• [Verilen metin]:
====

Türkiye’de Dolar ve Euro karşısında her geçen gün değer kaybeden Türk Lirası, bu nedenle ekonomik alanda ciddi bir hareketlilik ve olumsuzluk yarattı. Türkiye genelinde pek çok farklı sektörde girdi maliyetlerinin artması, fiyatların yukarı yönlü çekilmesine neden olurken bu durum en çok vatandaşları zorladı. Ülkedeki zor ekonomik şartlar, kurlardaki hareketliliğinin artması ile birlikte 2021 yılının ikinci yılı itibariyle her sektörde net bir şekilde hissedilmeye başlandı.
İnşaat sektöründe, inşaat malzemelerinin fiyatlarında kısa süre içerisinde yükselişler yaşanması, tüm hesaplamaları ve planlamaları değiştirdi. Üstelik inşaat sektörü için artış sadece malzeme fiyatlarında değil arsa fiyatları gibi pek çok farklı alanda da net bir şekilde görüldü. 2 kata varan artışların yaşanması ile pek çok müteahhit, şantiyelerde durdurma kararı alarak sektörün dengelenmesini beklemeye başladı. Bu durum ise ekonomik krizi daha da etkiledi. Çalışamayan işçiler, inşaat malzemesi satamayan işletmeler dolaylı olarak ülke ekonomisindeki krizin daha da derinleşmesine neden oldu. Konu ile ilgili sektör temsilcileri tarafından yapılan değerlendirmelerde ise satılan bir malın yerine aynı ürünün aynı fiyatı ile konulamadığı ve günden güne artan fiyatlar ile sürekli bir zararlılık durumunun ortaya çıktığı belirtildi.

====

• [Kayıtlar]:
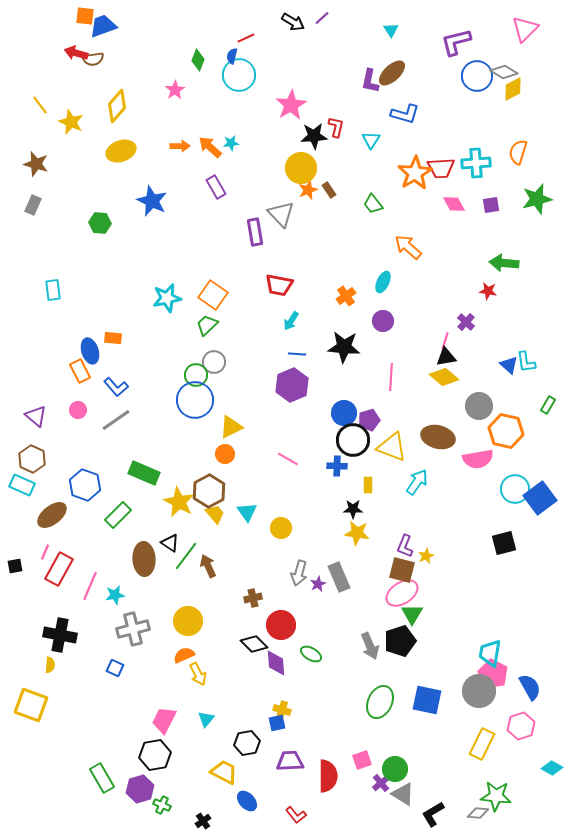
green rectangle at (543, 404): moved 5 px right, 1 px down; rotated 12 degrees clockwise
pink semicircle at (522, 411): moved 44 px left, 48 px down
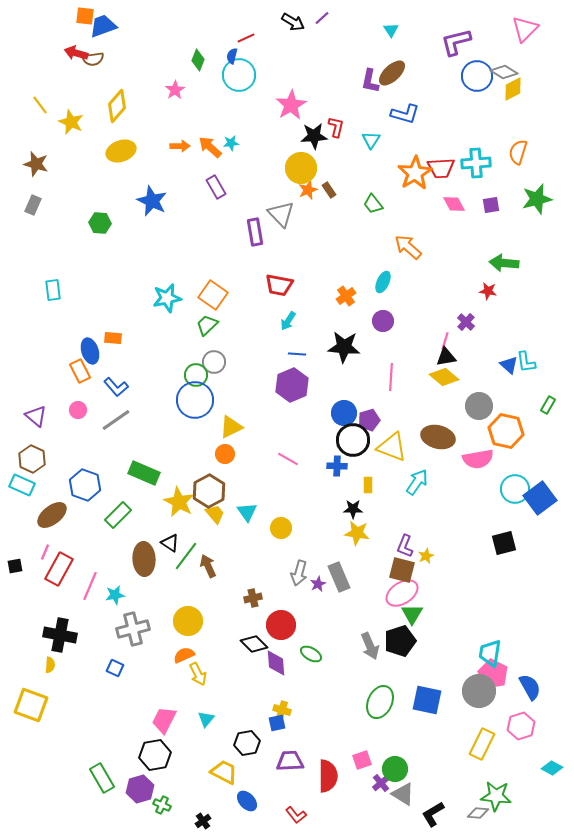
cyan arrow at (291, 321): moved 3 px left
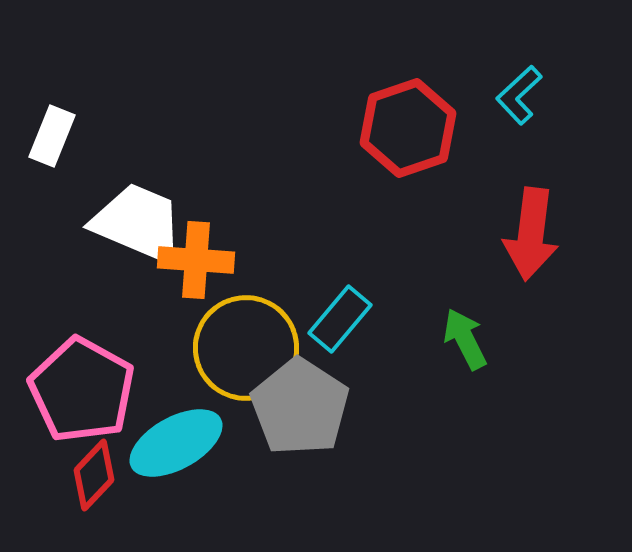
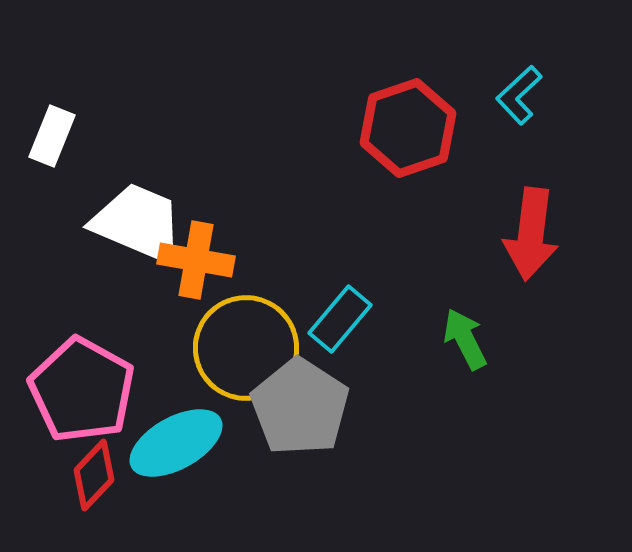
orange cross: rotated 6 degrees clockwise
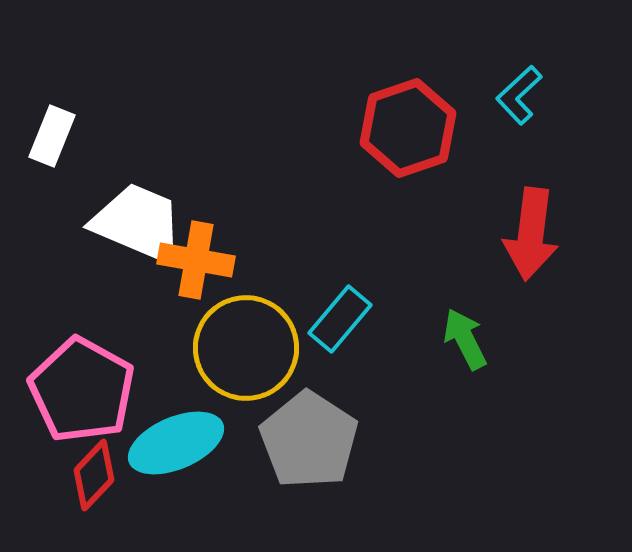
gray pentagon: moved 9 px right, 33 px down
cyan ellipse: rotated 6 degrees clockwise
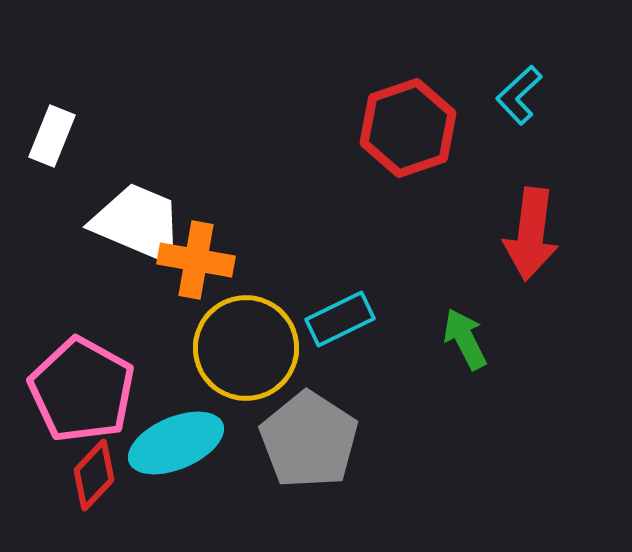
cyan rectangle: rotated 24 degrees clockwise
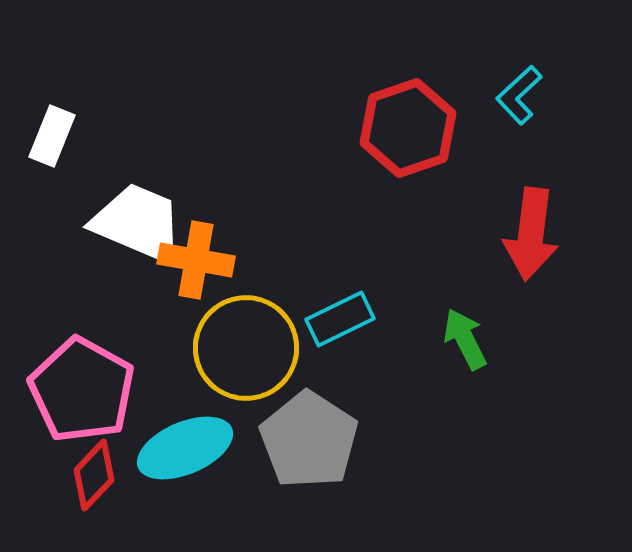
cyan ellipse: moved 9 px right, 5 px down
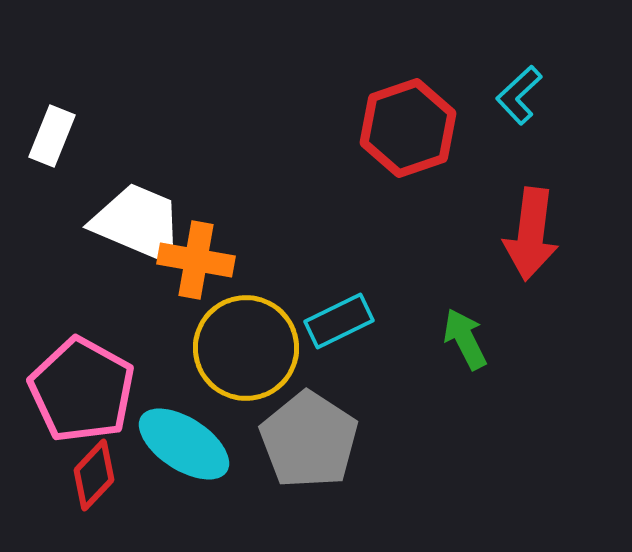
cyan rectangle: moved 1 px left, 2 px down
cyan ellipse: moved 1 px left, 4 px up; rotated 56 degrees clockwise
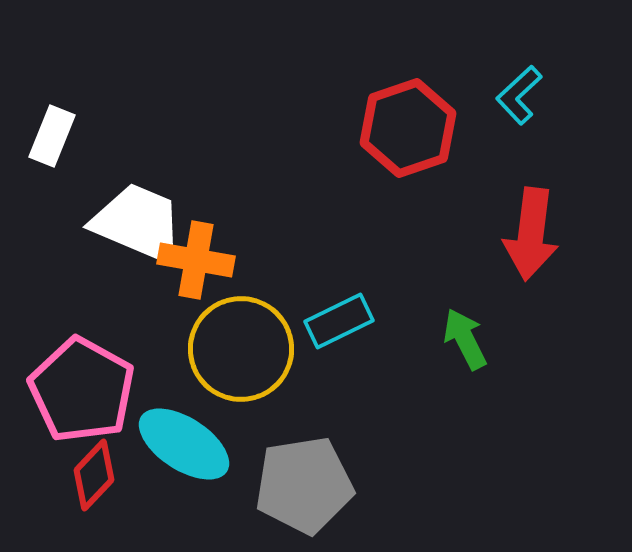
yellow circle: moved 5 px left, 1 px down
gray pentagon: moved 5 px left, 45 px down; rotated 30 degrees clockwise
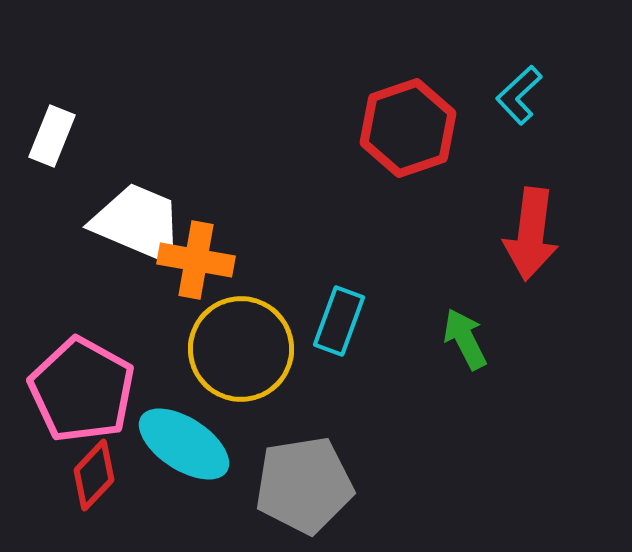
cyan rectangle: rotated 44 degrees counterclockwise
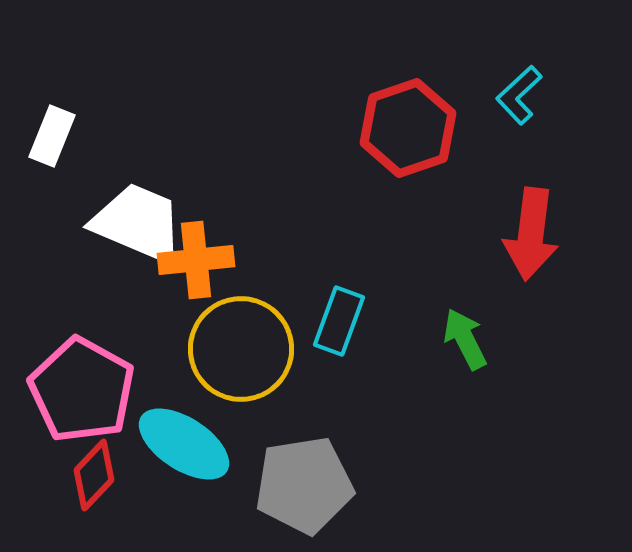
orange cross: rotated 16 degrees counterclockwise
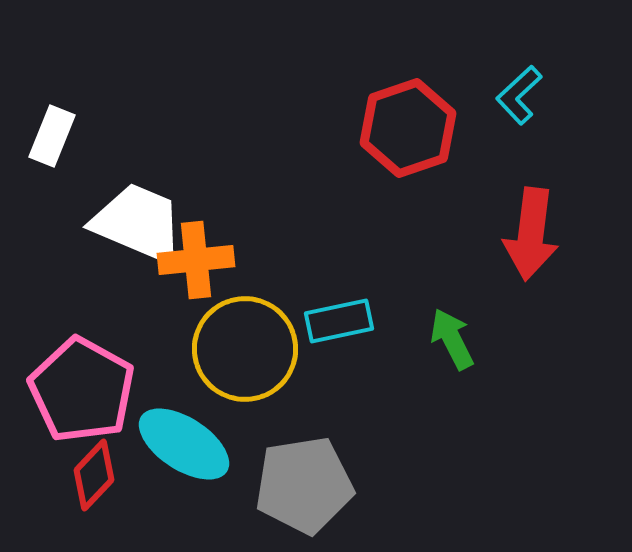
cyan rectangle: rotated 58 degrees clockwise
green arrow: moved 13 px left
yellow circle: moved 4 px right
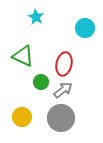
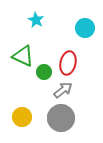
cyan star: moved 3 px down
red ellipse: moved 4 px right, 1 px up
green circle: moved 3 px right, 10 px up
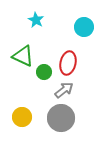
cyan circle: moved 1 px left, 1 px up
gray arrow: moved 1 px right
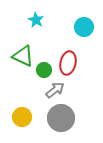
green circle: moved 2 px up
gray arrow: moved 9 px left
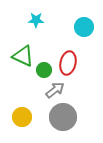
cyan star: rotated 28 degrees counterclockwise
gray circle: moved 2 px right, 1 px up
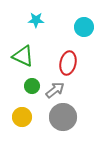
green circle: moved 12 px left, 16 px down
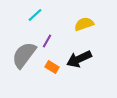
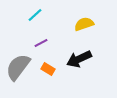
purple line: moved 6 px left, 2 px down; rotated 32 degrees clockwise
gray semicircle: moved 6 px left, 12 px down
orange rectangle: moved 4 px left, 2 px down
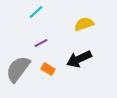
cyan line: moved 1 px right, 3 px up
gray semicircle: moved 2 px down
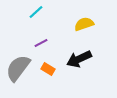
gray semicircle: moved 1 px up
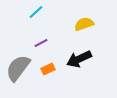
orange rectangle: rotated 56 degrees counterclockwise
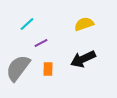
cyan line: moved 9 px left, 12 px down
black arrow: moved 4 px right
orange rectangle: rotated 64 degrees counterclockwise
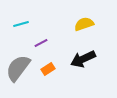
cyan line: moved 6 px left; rotated 28 degrees clockwise
orange rectangle: rotated 56 degrees clockwise
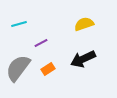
cyan line: moved 2 px left
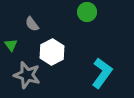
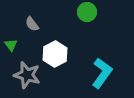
white hexagon: moved 3 px right, 2 px down
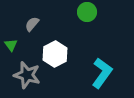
gray semicircle: rotated 77 degrees clockwise
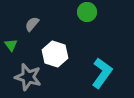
white hexagon: rotated 15 degrees counterclockwise
gray star: moved 1 px right, 2 px down
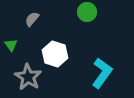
gray semicircle: moved 5 px up
gray star: rotated 16 degrees clockwise
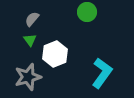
green triangle: moved 19 px right, 5 px up
white hexagon: rotated 20 degrees clockwise
gray star: rotated 24 degrees clockwise
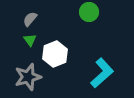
green circle: moved 2 px right
gray semicircle: moved 2 px left
cyan L-shape: rotated 12 degrees clockwise
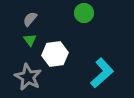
green circle: moved 5 px left, 1 px down
white hexagon: rotated 15 degrees clockwise
gray star: rotated 28 degrees counterclockwise
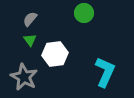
cyan L-shape: moved 3 px right, 1 px up; rotated 24 degrees counterclockwise
gray star: moved 4 px left
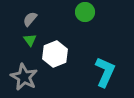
green circle: moved 1 px right, 1 px up
white hexagon: rotated 15 degrees counterclockwise
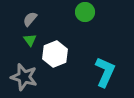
gray star: rotated 12 degrees counterclockwise
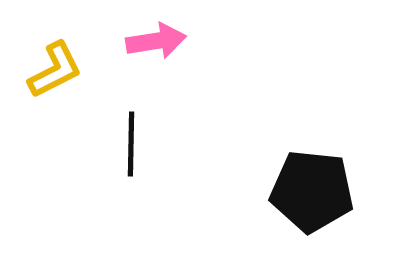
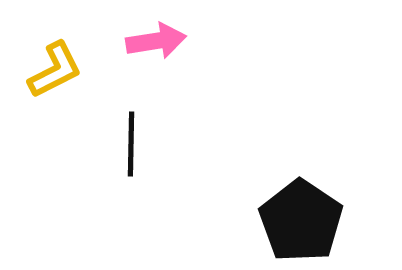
black pentagon: moved 11 px left, 30 px down; rotated 28 degrees clockwise
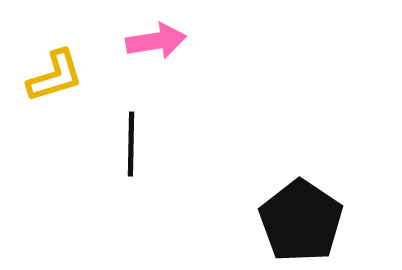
yellow L-shape: moved 6 px down; rotated 10 degrees clockwise
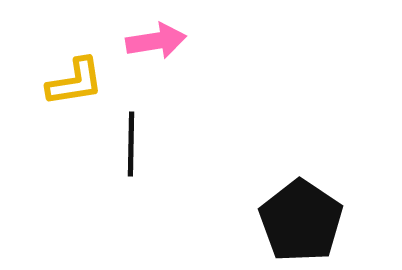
yellow L-shape: moved 20 px right, 6 px down; rotated 8 degrees clockwise
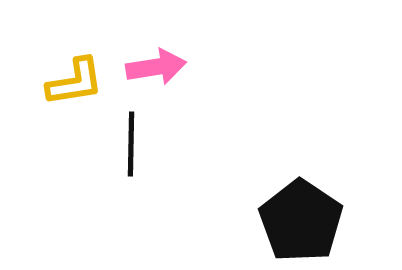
pink arrow: moved 26 px down
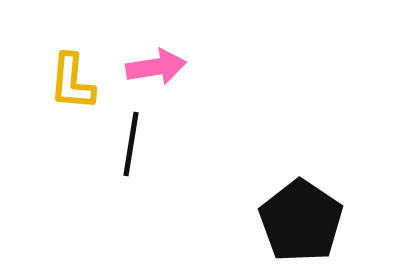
yellow L-shape: moved 3 px left; rotated 104 degrees clockwise
black line: rotated 8 degrees clockwise
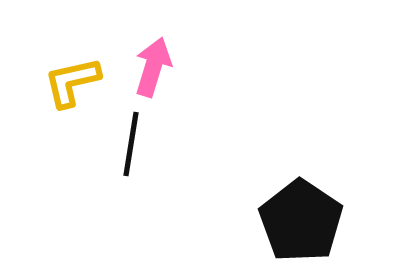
pink arrow: moved 3 px left; rotated 64 degrees counterclockwise
yellow L-shape: rotated 72 degrees clockwise
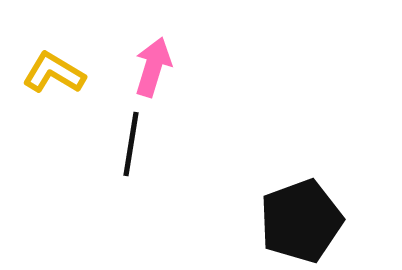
yellow L-shape: moved 18 px left, 9 px up; rotated 44 degrees clockwise
black pentagon: rotated 18 degrees clockwise
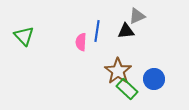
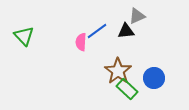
blue line: rotated 45 degrees clockwise
blue circle: moved 1 px up
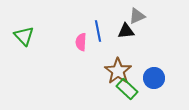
blue line: moved 1 px right; rotated 65 degrees counterclockwise
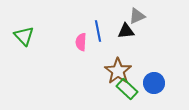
blue circle: moved 5 px down
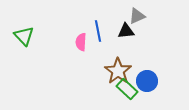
blue circle: moved 7 px left, 2 px up
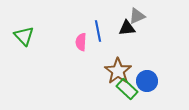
black triangle: moved 1 px right, 3 px up
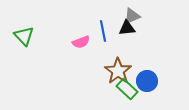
gray triangle: moved 5 px left
blue line: moved 5 px right
pink semicircle: rotated 114 degrees counterclockwise
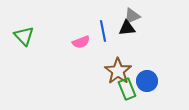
green rectangle: rotated 25 degrees clockwise
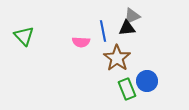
pink semicircle: rotated 24 degrees clockwise
brown star: moved 1 px left, 13 px up
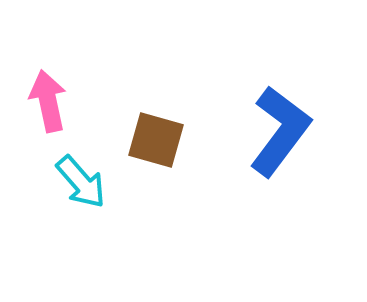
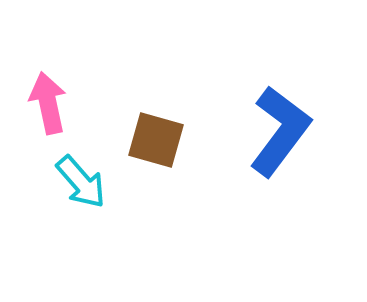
pink arrow: moved 2 px down
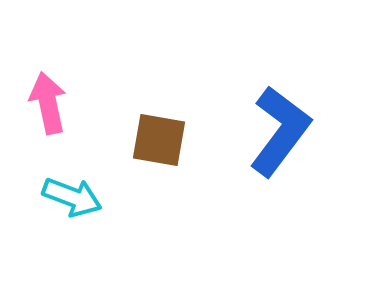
brown square: moved 3 px right; rotated 6 degrees counterclockwise
cyan arrow: moved 9 px left, 15 px down; rotated 28 degrees counterclockwise
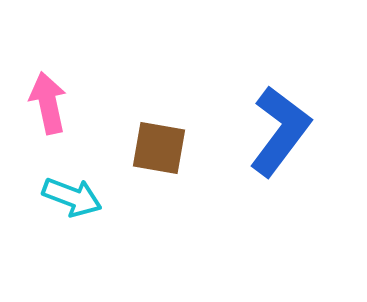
brown square: moved 8 px down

====

• [Yapılacak iş]: Türk Lirası'nın değer kaybını ve bunun inşaat sektörüne etkisini anlatan metni son cümlesinden sonra sürdür. Satırlar, metinden ayrı bir malzemedir.

• [Yanıt]:
“Çıkmaza girdik”
VOA Türkçe’de yer alan haberde, Müteahhit Tayhan Bozan sektörel durumu değerlendirdi. Satılan bir malın yerine aynı ürünü yakın bir değerde koyamadıklarını ve bu durumun da korku ve tedirginliğe yol açtığını belirten müteahhit Bozhan, yatırım yapma konusunda da büyük bir engel ile karşılaştıklarını söyledi.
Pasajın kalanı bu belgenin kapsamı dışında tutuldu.